* 課題 1 *
本文を読み、次の問いに答えよ。
(a) 日本3大SF作家と呼ばれる3人は誰か。
(b) 「モナドの領域」にはどのような肩書が付けられていたか。
(c) 序盤はどのような風に始まったと書かれているか。
* 課題 2 *
次の各文が本文の内容と合っているかを「はい」か「いいえ」で判断し、決め手となる本文の語句をそのまま引用して示せ。
(a) 筆者は筒井康隆の絶筆宣言に反対だった。
(b) 3人のうち、現在も生存しているのは筒井康隆だけである。
(c) 筆者は「GOD」が法廷で裁判にかけられるあたりをドタバタっぽいと思った。
* 課題 3 *
本文に名前が挙げられている作家をすべて書き出せ。

* 本文抜粋 *

────────────────

筒井康隆「モナドの領域」読了
日本3大SF作家(小松左京、星新一、筒井康隆)と呼ばれる3人で唯一生存している筒井康隆の作品。
小松左京は本格的SF、星新一はショートショート、筒井康隆はドタバタSFという印象を持っています。
私は、小松、筒井両作家のファンで、文庫本は全て集めました。(筒井康隆は絶筆宣言前まで)
筒井康隆が絶筆宣言後、絶筆宣言に反対だったわけではありませんが、新しい作品は全く読んでいません。
そんな中、「わが最高傑作にして、おそらく最後の長編」の肩書で「モナドの領域」が発刊されては読まないわけにはいきません。
ドタバタSFでは無いという情報もあり、それなりに本格的かと期待して読み始めました。
確かに、序盤は殺人事件を思わせる推理小説風に始まりましたが、中盤になると神、いや神をも超越した{GOD}なる人物?が登場し、とてつもない知識と予言のようなことを行いますが、この「GOD」が人間の法廷で被告として裁判にかけられるあたりはドタバタっぽいと思いながらもドタバタではないんだと自分に言い聞かせながら読み進みました。

────────────────

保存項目
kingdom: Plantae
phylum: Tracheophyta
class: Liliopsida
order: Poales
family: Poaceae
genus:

────────────────

* 解答 1 *
(a) 小松左京、星新一、筒井康隆
(b) 「わが最高傑作にして、おそらく最後の長編」
(c) 殺人事件を思わせる推理小説風

* 解答 2 *
(a) いいえ。「絶筆宣言に反対だったわけではありませんが」
(b) はい。「3人で唯一生存している筒井康隆」
(c) はい。「ドタバタっぽいと思いながらも」

* 解答 3 *
小松左京、星新一、筒井康隆